Pro Bahn forderte daher während der Beratungen des neuen ÖPNV-Gestzes die Kompetenzen des VRR zu erweitern – und konnte sich damit beim Land nicht durchsetzen, das weiter das hohe Lied der Eigenständigkeit der Kommunen sang: „Die Städte können ruhig über die Buslinien innerhalb ihrer Grenzen entscheiden, aber immer wenn es um Verbindungen mit regionaler Bedeutung geht, um die Verbindungen zwischen Bus- und Bahnnetz muss der VRR das Sagen haben. Es darf an den Grenzen keine Brüche geben.“
Allerdings, da ist sich Ebbers sicher, müsste sich dazu auch die Zusammensetzung des VRR-Parlamentes, die Verbandsversammlung ändern: „Dort dürften nicht Kommunalpolitiker sitzen, sondern Menschen mit einem Blick für regionale Fragen.“
Aber an ein solches Gesetz denken weder Landespolitiker noch die Verkehrsplaner der Städte.

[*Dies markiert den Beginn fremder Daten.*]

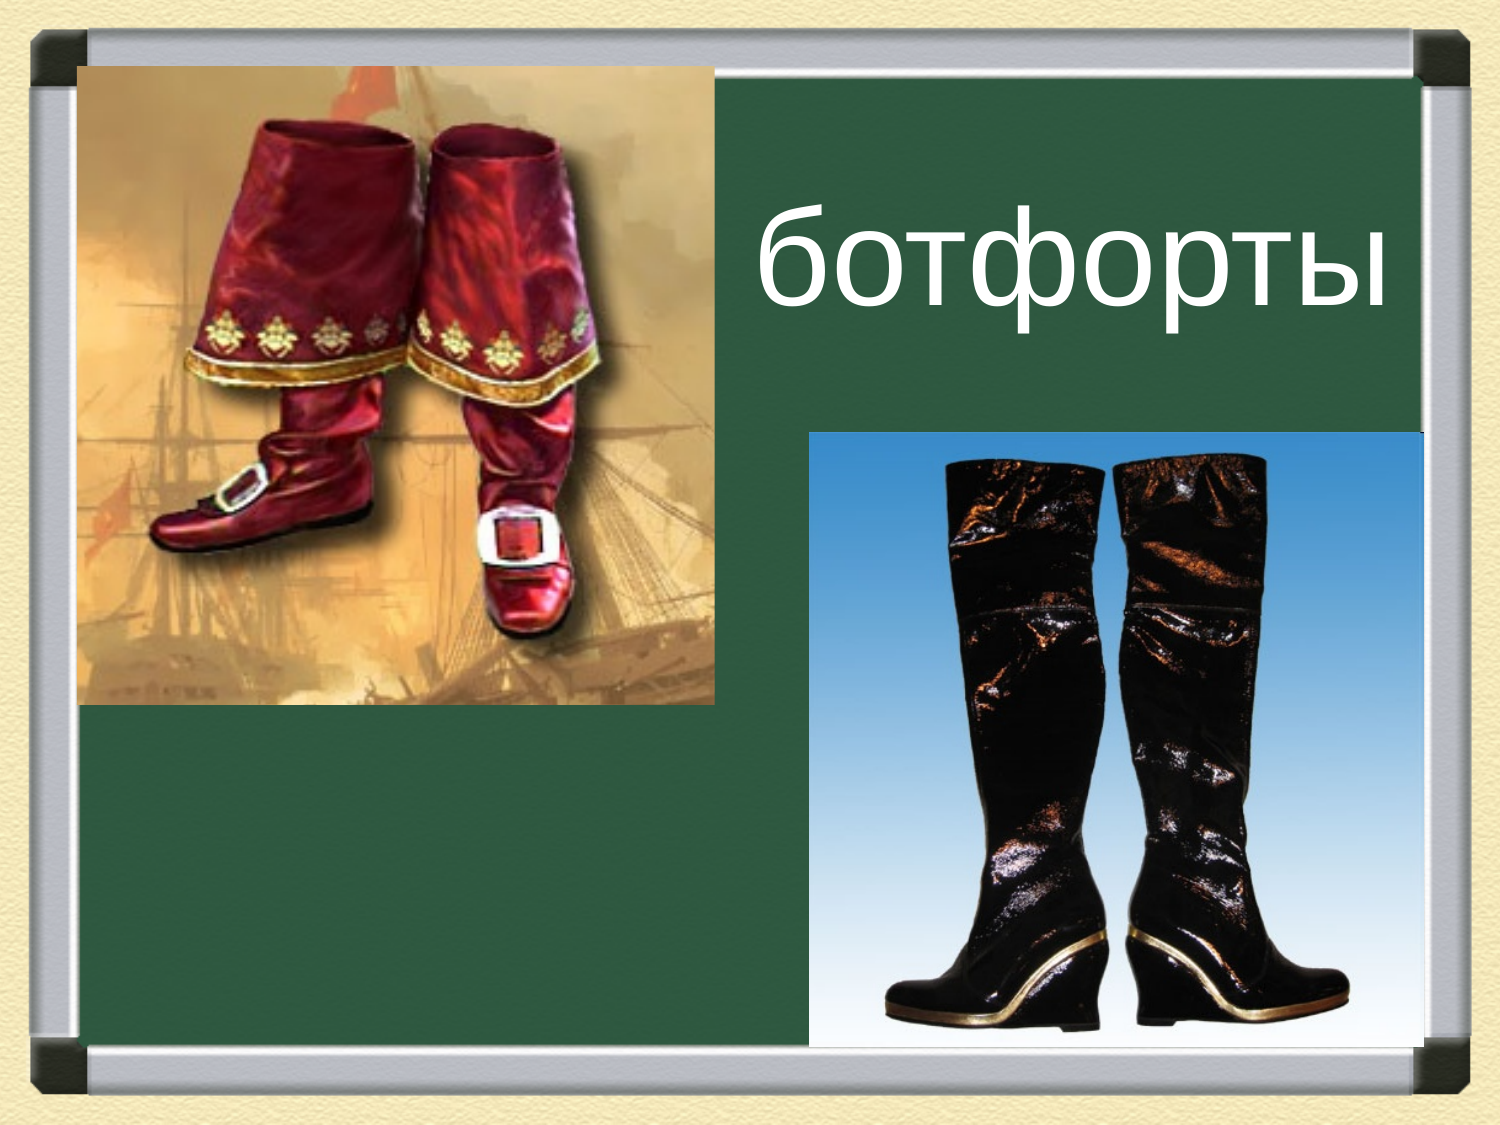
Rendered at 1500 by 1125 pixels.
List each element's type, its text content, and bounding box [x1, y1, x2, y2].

text_box ботфорты [738, 160, 1453, 341]
picture [0, 0, 1500, 1125]
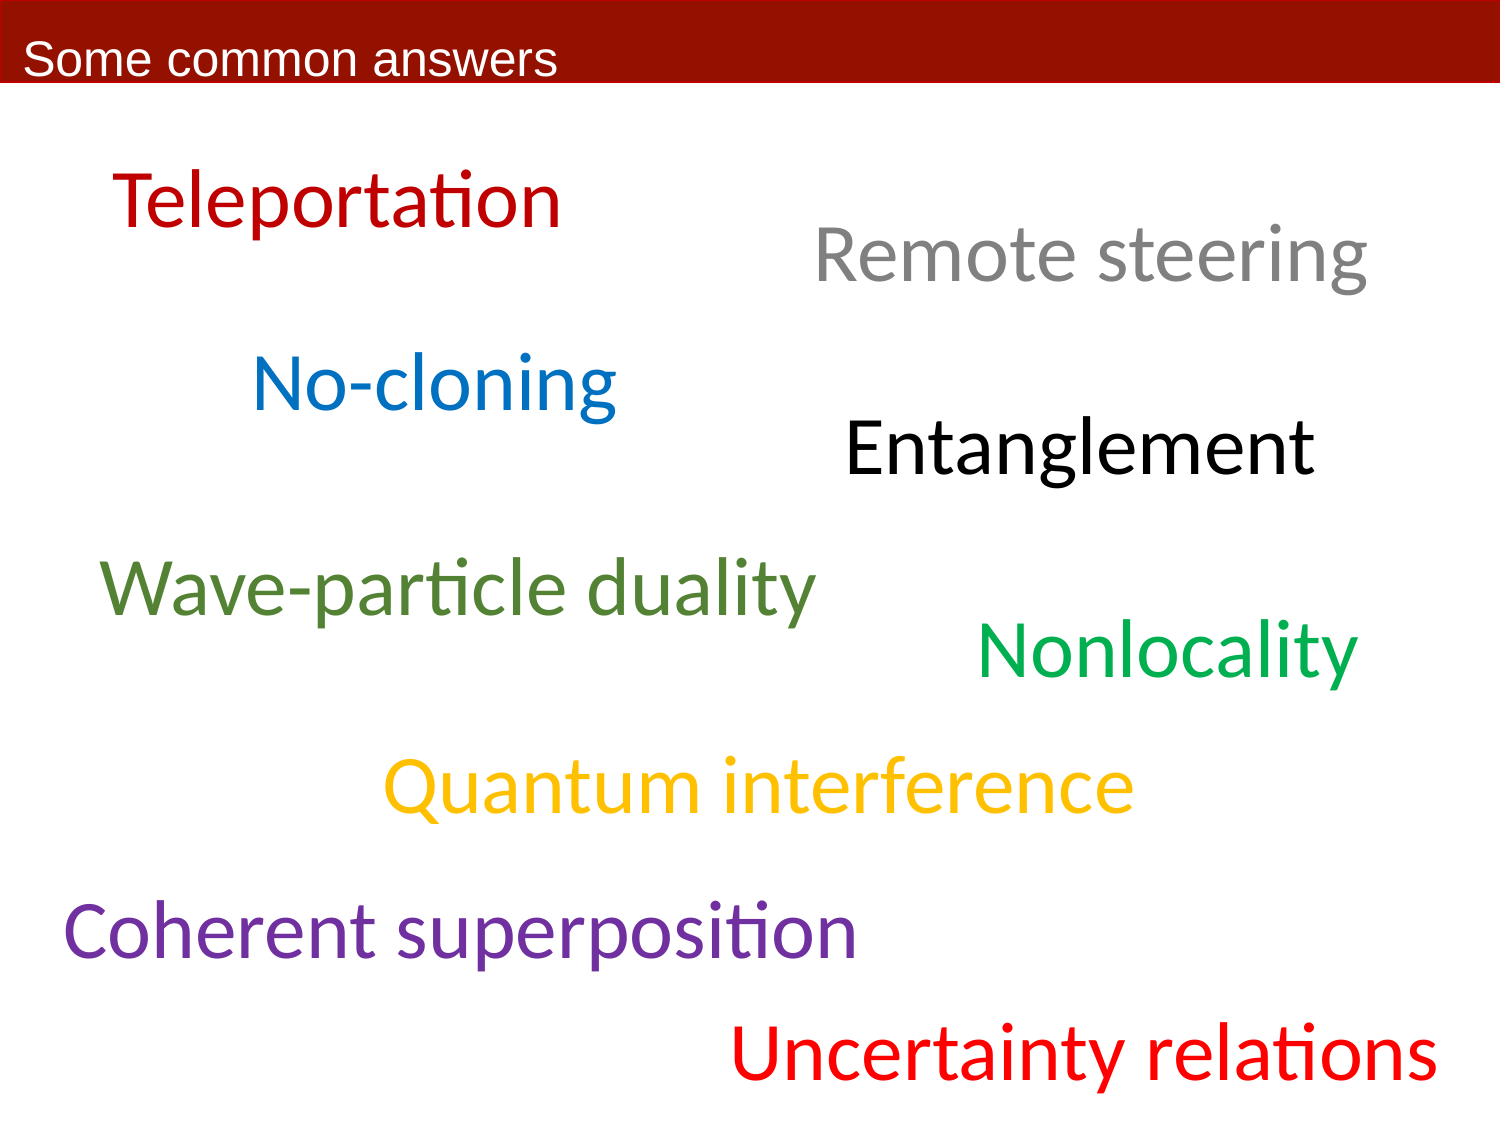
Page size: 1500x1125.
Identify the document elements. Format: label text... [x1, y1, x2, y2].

text_box Nonlocality [961, 586, 1375, 702]
text_box Coherent superposition [48, 867, 876, 983]
text_box Quantum interference [367, 722, 1152, 838]
text_box Some common answers [7, 18, 574, 94]
text_box Teleportation [97, 136, 580, 252]
text_box Entanglement [829, 384, 1332, 499]
text_box [0, 0, 1500, 83]
text_box Wave-particle duality [84, 525, 834, 640]
text_box No-cloning [236, 319, 634, 434]
text_box Remote steering [798, 190, 1385, 306]
text_box Uncertainty relations [714, 990, 1455, 1105]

Doch nicht nur die Strukturen sind ein Problem – der Nahverkehr in NRW ist auch chronisch unterfinanziert: Als im Zuge der Bahnreform 1993 der Bund und die Länder gemeinsam festlegten, welches Land wie viele Mittel pro Bürger vom Bund für den Regionalverkehr bekommen sollte, wurde eine bis heute anhaltende Benachteiligung NRWs festgeschrieben: Seitdem erhält NRW pro Bürger 30% weniger Bundesmittel als Hessen.
Die Landesregierungen hat das nicht wirklich gestört: Als Anfang des Jahrhunderts der Schlüssel neu verhandelt wurde, erinnert sich Ebbers, hatte NRW kein Interesse an einer Änderung des Schlüssels: „Das Land unter Clement spekulierte auf Bundesmittel für den Metrorapid.“
Auch unter Schwarz-Gelb änderte sich nichts zum Guten: „Wittke hatte kein Interesse am Personennahverkehr und wollte vor allem Geld für den Straßenbau vom Bund. Und gespart hat das Land auch beim Nahverkehr: Als der Bund die Höhe der Regionalmittel senkte, haben viele Länder das aus eigenen Mitteln ausgeglichen: NRW nicht.